Bir yönümüzle Akdenizli olan bizler bu kültürün neresindeyiz? Bize bırakılan mirasa yeterince sahip çıkabiliyor muyuz?
Akdenizlilik bana göre Türkiye’de artık zihinleri yoran “doğulu muyuz” batılı mıyız” tartışmasının çözüm noktası. Batılı olamadığımız doğru… Ama doğulu özellikle de Ortadoğulu da değiliz. Kuzey Avrupalılar gibi disiplinli bir toplum olduğumuz söylenemez; ama bir artı olarak onların aksine eğlenceli ve sıcakkanlıyız. Ortadoğu/Körfez ülkelerindeki katı ideolojilere, çatışma kültürüne de yabancıyız. İklim ve deniz bizi ılımlılaştırıyor. Biz kültür, mutfak, eğlence ve yaşam biçimi olarak kuzeyliler veya doğulu halklardan ziyade aslında İtalyanlara, İspanyollara yakınız. Bu kısmen Arap dünyası içinde geçerli, sonuçta kültür, sanat, eğitim, sosyal yaşam gibi alanlara bakıldığında da Tunus, Mısır, Lübnan gibi Akdenizli Arap ülkeleri ile Körfez emirlikleri de çok farklı.Günümüzde Arap kültürünü, edebiyatını, dilini, müziğini dünyaya tanıtan nerdeyse tüm büyük isimler Akdeniz’in Arapça konuşan kıyılarında yetişenlerden oluşuyor örneğin. Biz de Suudi Arabistan kültürünü değil ama Mısır müziğini, sinemasını hemen benimseyebiliyoruz. Butavır tüm Akdenizlilerin içinde içkin, eskilerin deyimiyle mündemiç… Bence biz bu mirasın içgüdüsel olarak farkındayız ama bunu dillendirecek bir düşünce okulumuz yok. Eskiden bunu sadece Anadolu açısından savunan bir mavi Anadolu akımı vardı. Belki ileride daha geniş bir Akdenizlilik akımı da olgunlaşabilir.

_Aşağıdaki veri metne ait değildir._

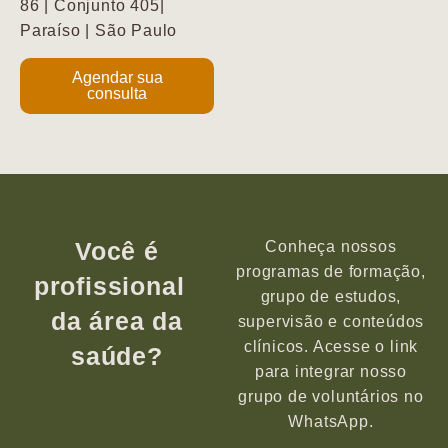
86 | Conjunto 405|
Paraíso | São Paulo
Agendar sua
consulta
Você é
Conheça nossos
programas de formação,
profissional
grupo de estudos,
da área da
supervisão e conteúdos
clínicos. Acesse o link
saúde?
para integrar nosso
grupo de voluntários no
WhatsApp.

Kitabı “ Akdeniz’in Öyküsü’nün devamında buluşmak dileğiyle…” sözleriyle bitirmişsiniz. Sanıyorum bu kitap bir başlangıç. Sırada neler var?
Bundan sonra Akdeniz’in Öyküsünü Ortaçağlara kadar taşıyan devam niteliğinde bir kitap ile fantastik arkeolojiyi irdeleyeceğimiz Kayıp Uygarlıklar ve Diller başlıklı bir proje üzerinde çalışmaktayım. Sanırım önümüzdeki son baharda bitmiş olacaklar.